* _Votre tâche_:
Recopiez les enregistrements depuis le tout début jusqu'à la ligne contenant « पद सृजित होंगे। », celle-ci comprise, en changeant « कैबिनेट » en « मंत्रिमंडल » sans toucher au reste. Laissez les images de côté.
:: Enregistrements fournis
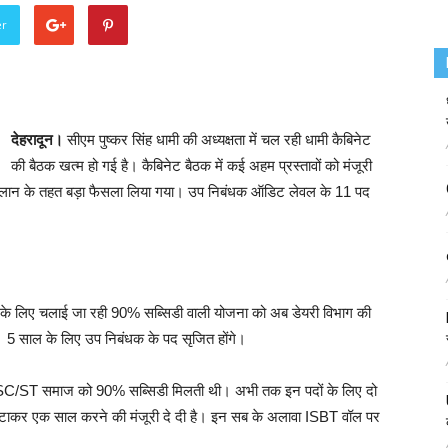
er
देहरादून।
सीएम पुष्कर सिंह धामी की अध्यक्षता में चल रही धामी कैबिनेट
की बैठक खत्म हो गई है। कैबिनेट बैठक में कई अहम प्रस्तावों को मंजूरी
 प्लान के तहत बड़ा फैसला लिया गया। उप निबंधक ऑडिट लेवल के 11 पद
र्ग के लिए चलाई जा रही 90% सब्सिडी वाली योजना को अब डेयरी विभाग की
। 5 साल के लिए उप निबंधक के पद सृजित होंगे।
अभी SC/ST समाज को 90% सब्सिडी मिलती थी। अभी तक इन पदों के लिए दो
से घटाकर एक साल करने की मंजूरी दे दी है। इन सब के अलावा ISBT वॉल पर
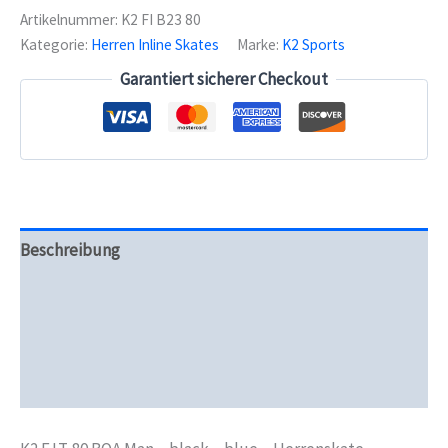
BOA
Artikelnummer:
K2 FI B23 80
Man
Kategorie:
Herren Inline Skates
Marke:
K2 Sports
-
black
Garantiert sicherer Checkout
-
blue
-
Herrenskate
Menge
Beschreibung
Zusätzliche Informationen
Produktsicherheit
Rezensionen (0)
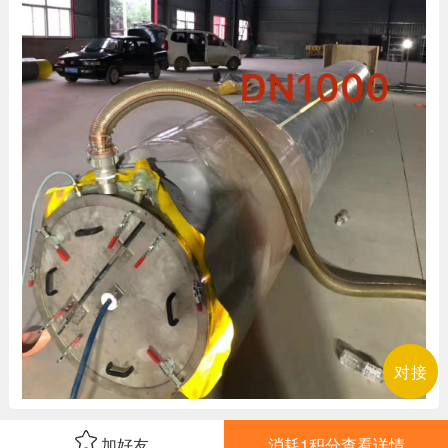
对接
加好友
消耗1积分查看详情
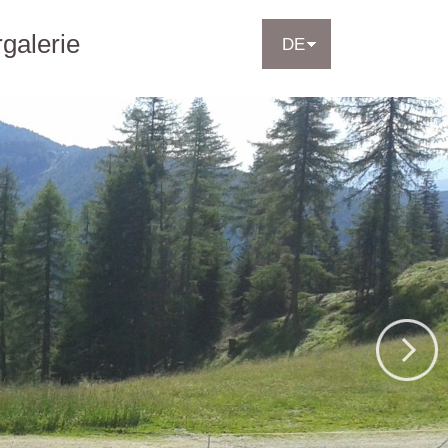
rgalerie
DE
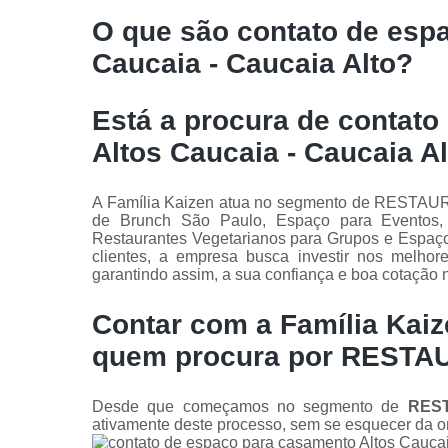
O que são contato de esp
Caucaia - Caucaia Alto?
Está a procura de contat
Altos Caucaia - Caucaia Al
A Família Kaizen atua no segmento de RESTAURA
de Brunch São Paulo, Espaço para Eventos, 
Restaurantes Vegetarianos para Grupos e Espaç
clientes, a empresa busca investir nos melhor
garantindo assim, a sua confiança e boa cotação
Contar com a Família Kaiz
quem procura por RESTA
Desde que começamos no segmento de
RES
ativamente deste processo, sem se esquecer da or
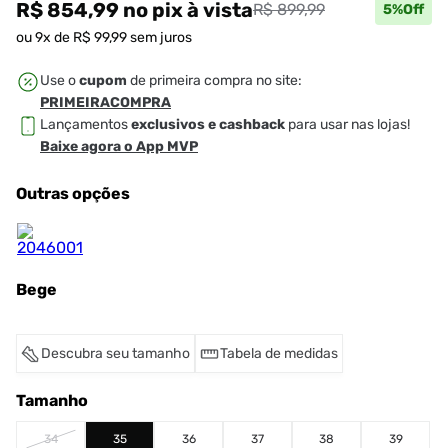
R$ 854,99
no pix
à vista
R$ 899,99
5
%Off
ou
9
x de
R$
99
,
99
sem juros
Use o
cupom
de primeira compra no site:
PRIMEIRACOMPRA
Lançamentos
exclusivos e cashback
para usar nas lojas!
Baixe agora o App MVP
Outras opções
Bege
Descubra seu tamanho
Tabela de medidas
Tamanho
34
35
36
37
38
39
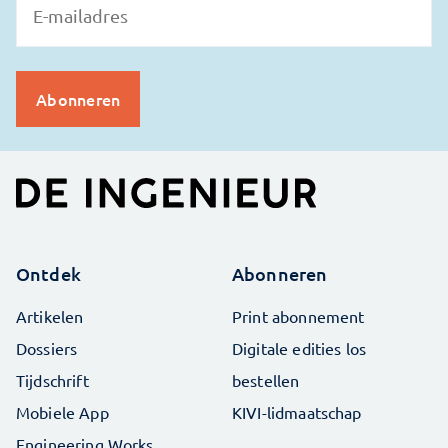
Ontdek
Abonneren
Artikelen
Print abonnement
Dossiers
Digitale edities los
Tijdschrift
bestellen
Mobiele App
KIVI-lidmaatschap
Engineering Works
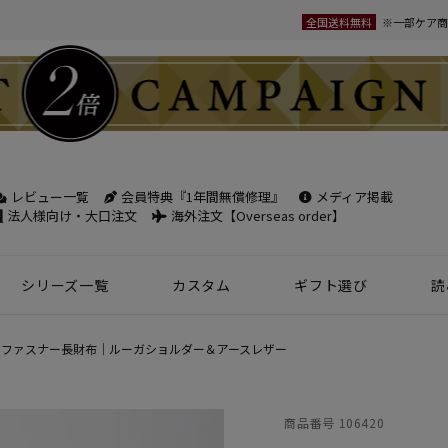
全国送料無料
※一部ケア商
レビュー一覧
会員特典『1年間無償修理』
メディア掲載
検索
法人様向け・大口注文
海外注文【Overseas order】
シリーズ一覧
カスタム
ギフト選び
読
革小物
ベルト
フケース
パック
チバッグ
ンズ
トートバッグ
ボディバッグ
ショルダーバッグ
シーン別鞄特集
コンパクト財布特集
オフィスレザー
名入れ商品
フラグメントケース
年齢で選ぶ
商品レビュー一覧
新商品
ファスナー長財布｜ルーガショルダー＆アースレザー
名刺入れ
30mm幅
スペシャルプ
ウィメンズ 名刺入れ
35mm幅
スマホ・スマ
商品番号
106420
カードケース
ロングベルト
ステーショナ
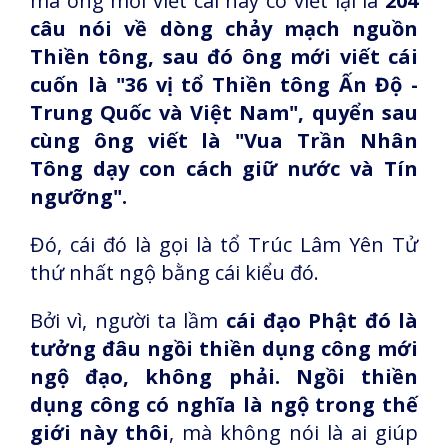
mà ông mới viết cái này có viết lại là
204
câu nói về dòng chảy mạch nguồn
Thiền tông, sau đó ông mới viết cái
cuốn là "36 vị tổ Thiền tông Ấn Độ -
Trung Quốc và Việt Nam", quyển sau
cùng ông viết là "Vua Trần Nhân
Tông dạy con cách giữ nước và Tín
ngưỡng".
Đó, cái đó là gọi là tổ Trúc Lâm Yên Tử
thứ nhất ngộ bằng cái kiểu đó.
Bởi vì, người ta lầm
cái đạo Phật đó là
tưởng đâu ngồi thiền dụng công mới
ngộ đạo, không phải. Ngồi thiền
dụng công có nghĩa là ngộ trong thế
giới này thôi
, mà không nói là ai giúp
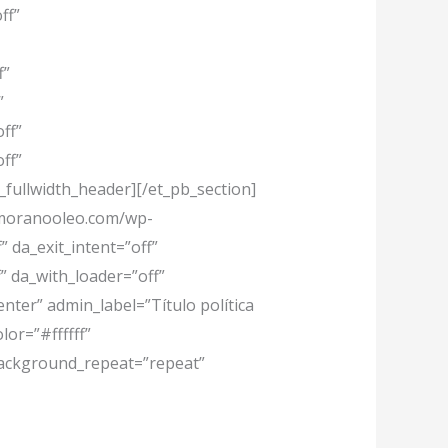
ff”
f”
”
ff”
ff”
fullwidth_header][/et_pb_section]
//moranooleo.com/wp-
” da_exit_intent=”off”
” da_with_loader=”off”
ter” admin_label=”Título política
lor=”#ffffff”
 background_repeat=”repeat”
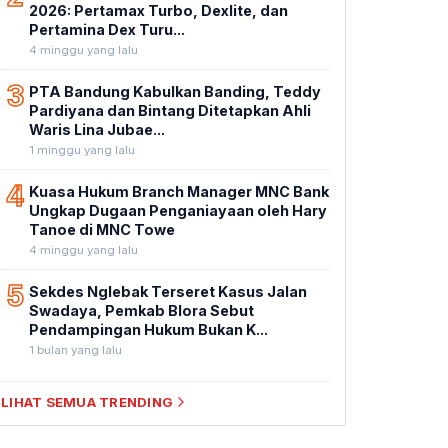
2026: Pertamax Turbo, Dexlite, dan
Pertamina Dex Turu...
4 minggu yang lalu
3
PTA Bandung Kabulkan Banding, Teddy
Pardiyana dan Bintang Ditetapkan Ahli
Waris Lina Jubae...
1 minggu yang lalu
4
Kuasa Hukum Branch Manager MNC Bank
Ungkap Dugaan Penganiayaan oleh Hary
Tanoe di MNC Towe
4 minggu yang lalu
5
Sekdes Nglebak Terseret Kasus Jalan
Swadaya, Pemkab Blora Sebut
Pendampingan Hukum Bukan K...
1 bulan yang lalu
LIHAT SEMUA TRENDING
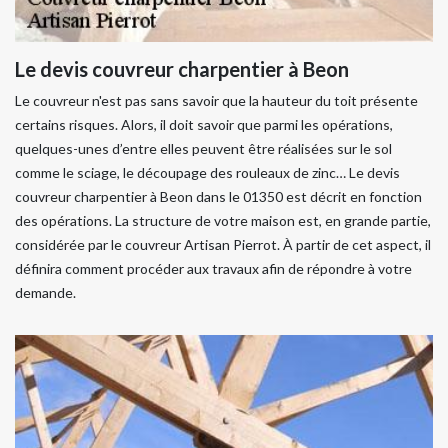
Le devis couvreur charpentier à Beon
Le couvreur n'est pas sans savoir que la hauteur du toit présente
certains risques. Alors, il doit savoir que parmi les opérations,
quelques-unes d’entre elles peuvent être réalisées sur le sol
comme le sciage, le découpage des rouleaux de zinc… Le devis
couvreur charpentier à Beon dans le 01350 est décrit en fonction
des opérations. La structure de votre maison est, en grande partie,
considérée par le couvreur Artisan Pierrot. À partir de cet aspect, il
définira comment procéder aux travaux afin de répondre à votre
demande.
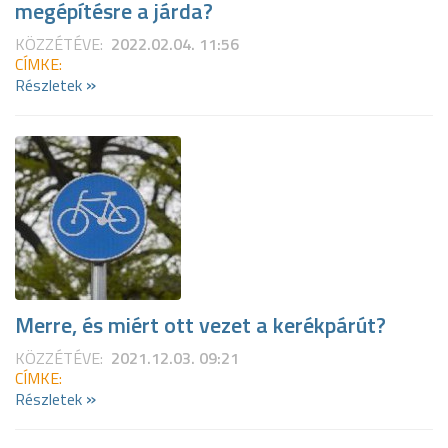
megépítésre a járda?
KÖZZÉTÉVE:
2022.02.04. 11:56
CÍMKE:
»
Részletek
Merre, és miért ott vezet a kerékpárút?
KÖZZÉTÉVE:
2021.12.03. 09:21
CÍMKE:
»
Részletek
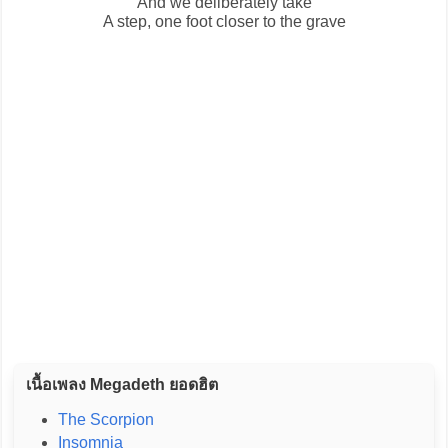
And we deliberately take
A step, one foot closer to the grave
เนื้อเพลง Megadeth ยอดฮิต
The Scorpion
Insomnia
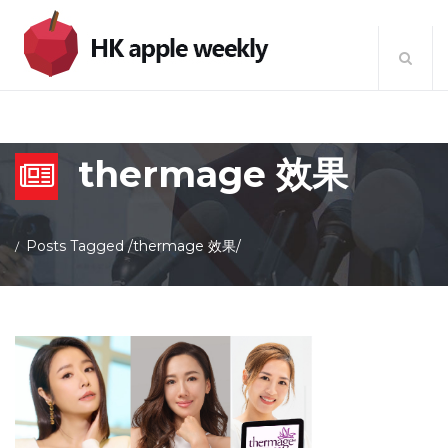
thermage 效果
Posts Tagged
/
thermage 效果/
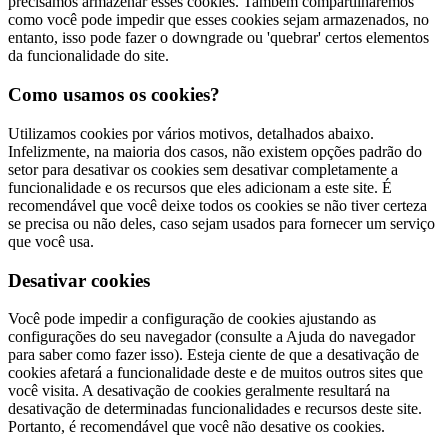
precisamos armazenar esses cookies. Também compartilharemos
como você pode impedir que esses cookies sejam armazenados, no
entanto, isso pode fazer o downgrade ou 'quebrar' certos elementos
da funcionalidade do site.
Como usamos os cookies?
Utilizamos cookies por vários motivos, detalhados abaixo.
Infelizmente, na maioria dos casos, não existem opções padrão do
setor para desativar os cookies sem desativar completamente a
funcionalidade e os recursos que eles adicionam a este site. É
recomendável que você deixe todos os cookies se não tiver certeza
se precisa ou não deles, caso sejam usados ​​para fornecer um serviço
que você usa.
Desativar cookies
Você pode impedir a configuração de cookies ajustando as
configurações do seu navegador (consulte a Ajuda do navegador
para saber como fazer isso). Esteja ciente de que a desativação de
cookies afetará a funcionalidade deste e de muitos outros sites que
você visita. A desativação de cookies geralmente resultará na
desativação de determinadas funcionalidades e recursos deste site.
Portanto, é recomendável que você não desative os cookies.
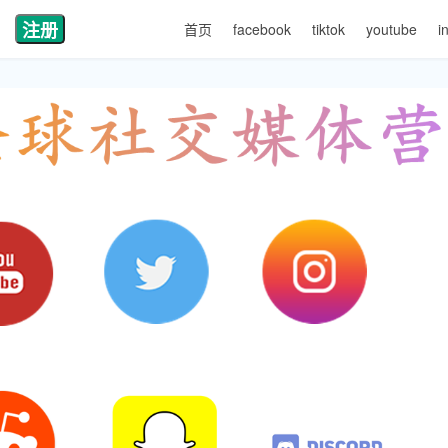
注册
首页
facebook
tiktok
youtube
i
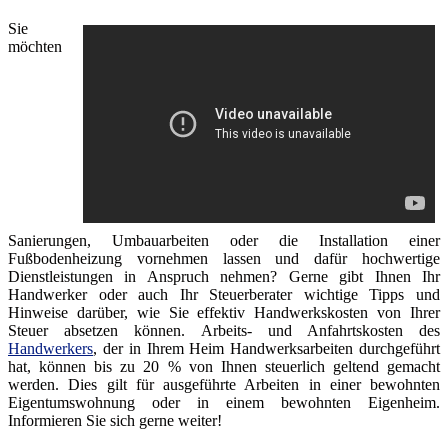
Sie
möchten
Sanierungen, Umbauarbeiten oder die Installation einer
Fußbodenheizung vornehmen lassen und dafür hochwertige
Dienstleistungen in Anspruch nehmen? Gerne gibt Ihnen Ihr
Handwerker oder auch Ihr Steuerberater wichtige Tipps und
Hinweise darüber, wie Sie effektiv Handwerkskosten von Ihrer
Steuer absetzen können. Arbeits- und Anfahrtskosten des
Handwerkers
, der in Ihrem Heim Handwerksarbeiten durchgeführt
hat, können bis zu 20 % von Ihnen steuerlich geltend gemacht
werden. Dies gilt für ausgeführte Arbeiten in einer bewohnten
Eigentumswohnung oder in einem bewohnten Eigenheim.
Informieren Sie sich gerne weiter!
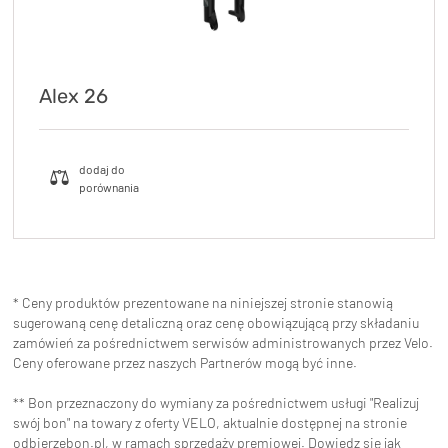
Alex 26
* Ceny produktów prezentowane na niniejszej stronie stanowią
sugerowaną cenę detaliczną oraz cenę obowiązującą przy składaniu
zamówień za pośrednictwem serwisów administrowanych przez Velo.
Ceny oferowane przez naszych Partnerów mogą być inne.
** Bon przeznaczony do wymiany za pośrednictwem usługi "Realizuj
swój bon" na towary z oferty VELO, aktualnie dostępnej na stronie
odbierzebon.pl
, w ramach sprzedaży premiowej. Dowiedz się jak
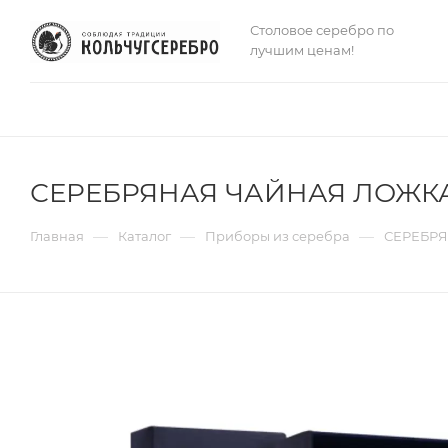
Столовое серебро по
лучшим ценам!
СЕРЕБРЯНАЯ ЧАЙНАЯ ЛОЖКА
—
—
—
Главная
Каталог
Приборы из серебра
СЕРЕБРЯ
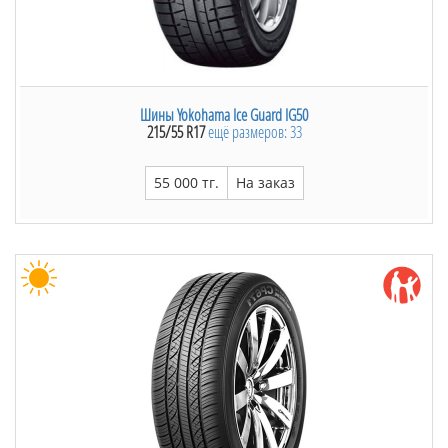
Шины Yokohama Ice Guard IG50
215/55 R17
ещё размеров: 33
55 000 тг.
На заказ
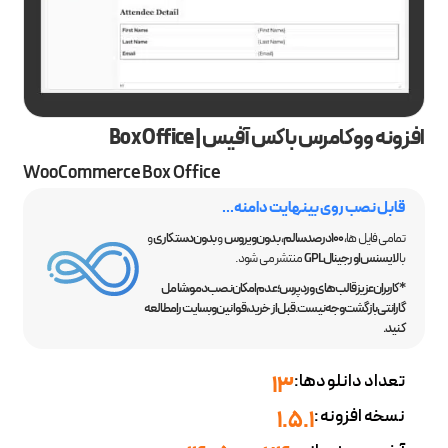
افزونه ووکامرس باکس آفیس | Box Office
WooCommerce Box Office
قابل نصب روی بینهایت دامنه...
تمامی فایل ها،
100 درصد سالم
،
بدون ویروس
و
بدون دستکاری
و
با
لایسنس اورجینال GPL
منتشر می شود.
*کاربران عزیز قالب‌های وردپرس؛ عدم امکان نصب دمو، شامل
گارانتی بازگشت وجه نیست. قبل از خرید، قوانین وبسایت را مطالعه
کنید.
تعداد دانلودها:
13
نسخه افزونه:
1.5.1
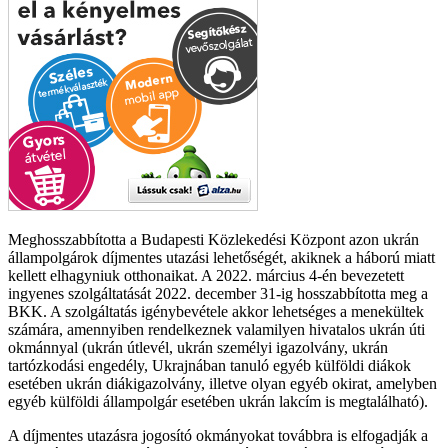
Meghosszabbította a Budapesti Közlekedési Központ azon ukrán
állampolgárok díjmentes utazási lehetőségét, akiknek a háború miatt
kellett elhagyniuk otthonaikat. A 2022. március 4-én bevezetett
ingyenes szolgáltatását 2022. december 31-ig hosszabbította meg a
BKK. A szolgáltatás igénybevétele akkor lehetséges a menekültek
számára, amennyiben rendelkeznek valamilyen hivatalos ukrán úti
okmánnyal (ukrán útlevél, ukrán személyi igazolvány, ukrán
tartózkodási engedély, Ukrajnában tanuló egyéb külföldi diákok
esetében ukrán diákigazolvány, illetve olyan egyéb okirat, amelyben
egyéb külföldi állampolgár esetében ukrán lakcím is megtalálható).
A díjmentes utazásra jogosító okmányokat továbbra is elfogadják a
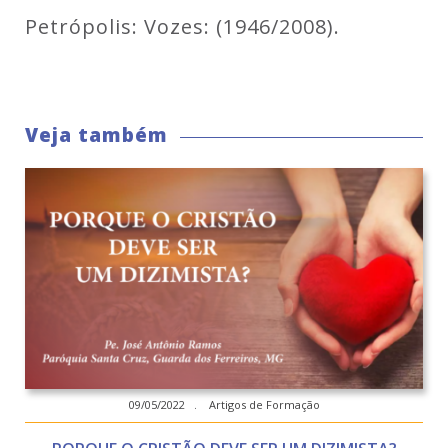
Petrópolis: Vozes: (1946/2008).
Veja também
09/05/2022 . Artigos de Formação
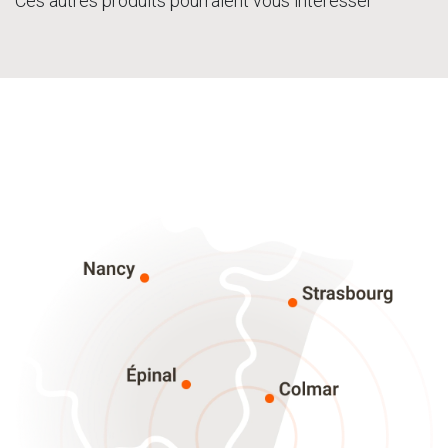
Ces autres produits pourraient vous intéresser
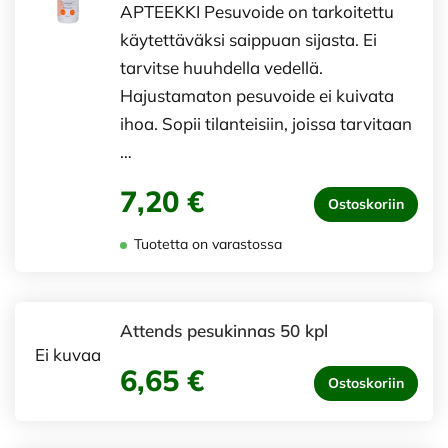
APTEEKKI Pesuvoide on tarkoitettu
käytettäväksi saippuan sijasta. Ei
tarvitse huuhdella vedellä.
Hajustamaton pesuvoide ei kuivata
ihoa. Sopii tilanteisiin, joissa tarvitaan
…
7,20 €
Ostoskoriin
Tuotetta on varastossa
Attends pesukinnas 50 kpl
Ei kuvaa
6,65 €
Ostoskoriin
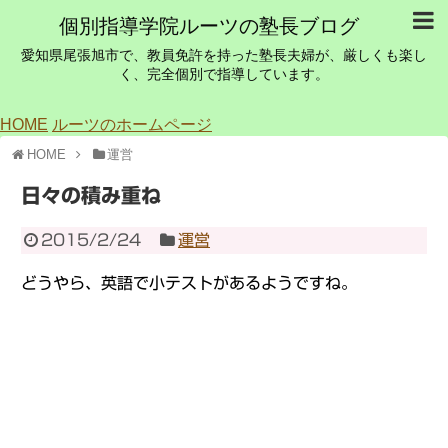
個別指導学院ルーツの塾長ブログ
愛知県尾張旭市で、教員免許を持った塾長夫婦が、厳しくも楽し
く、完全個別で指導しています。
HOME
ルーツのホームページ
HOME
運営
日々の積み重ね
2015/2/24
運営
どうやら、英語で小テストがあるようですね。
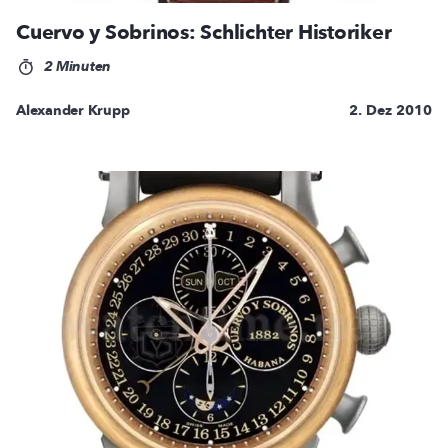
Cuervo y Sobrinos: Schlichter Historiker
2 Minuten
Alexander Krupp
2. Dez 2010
::::
* _Réponse écrite_:
er
देहरादून।
सीएम पुष्कर सिंह धामी की अध्यक्षता में चल रही धामी मंत्रिमंडल
की बैठक खत्म हो गई है। मंत्रिमंडल बैठक में कई अहम प्रस्तावों को मंजूरी
 प्लान के तहत बड़ा फैसला लिया गया। उप निबंधक ऑडिट लेवल के 11 पद
र्ग के लिए चलाई जा रही 90% सब्सिडी वाली योजना को अब डेयरी विभाग की
। 5 साल के लिए उप निबंधक के पद सृजित होंगे।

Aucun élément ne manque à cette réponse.